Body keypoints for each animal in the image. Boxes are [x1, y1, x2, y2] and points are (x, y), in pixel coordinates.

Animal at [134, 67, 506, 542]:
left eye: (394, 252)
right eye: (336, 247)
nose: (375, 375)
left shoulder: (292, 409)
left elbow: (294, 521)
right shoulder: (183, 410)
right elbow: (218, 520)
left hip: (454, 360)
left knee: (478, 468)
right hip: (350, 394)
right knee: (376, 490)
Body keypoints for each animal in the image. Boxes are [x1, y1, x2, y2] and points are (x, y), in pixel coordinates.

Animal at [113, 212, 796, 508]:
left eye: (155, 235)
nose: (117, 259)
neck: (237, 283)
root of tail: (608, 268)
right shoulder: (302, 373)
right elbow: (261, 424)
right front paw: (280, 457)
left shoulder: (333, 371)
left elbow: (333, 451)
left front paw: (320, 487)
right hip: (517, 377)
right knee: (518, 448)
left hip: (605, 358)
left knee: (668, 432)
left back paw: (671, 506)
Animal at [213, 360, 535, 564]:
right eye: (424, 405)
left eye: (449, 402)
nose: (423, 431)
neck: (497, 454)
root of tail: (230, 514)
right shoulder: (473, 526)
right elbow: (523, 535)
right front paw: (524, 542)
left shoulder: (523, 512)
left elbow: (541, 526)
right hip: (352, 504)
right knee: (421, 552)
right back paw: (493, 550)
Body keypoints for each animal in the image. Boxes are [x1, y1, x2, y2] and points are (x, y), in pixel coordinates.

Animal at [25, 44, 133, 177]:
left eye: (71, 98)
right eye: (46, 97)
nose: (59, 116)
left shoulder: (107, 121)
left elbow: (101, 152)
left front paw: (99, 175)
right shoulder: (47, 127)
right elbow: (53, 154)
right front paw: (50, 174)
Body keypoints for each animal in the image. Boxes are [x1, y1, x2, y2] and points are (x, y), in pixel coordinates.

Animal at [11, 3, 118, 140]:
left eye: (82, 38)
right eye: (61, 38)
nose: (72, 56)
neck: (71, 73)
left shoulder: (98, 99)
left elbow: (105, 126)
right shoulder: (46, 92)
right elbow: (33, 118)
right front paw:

◆ ◆ ◆

• _WORK REQUIRED_
Taking the records above, retype every line from the one with "right elbow: (218, 520)" down to the one with "left elbow: (541, 526)", exactly and with nothing else.

• _THE COMPLETED TASK_
right elbow: (218, 520)
left hip: (454, 360)
left knee: (478, 468)
right hip: (350, 394)
right knee: (376, 490)
Body keypoints for each animal in the image. Boxes are [x1, y1, x2, y2] and points are (x, y), in pixel coordinates.

Animal at [113, 212, 796, 508]:
left eye: (155, 235)
nose: (117, 259)
neck: (237, 283)
root of tail: (608, 268)
right shoulder: (302, 373)
right elbow: (261, 424)
right front paw: (280, 457)
left shoulder: (333, 371)
left elbow: (333, 451)
left front paw: (320, 487)
right hip: (517, 377)
right knee: (518, 448)
left hip: (605, 358)
left knee: (668, 432)
left back paw: (671, 506)
Animal at [213, 360, 535, 564]:
right eye: (424, 405)
left eye: (449, 402)
nose: (423, 431)
neck: (497, 454)
root of tail: (230, 514)
right shoulder: (473, 526)
right elbow: (523, 535)
right front paw: (524, 542)
left shoulder: (523, 512)
left elbow: (541, 526)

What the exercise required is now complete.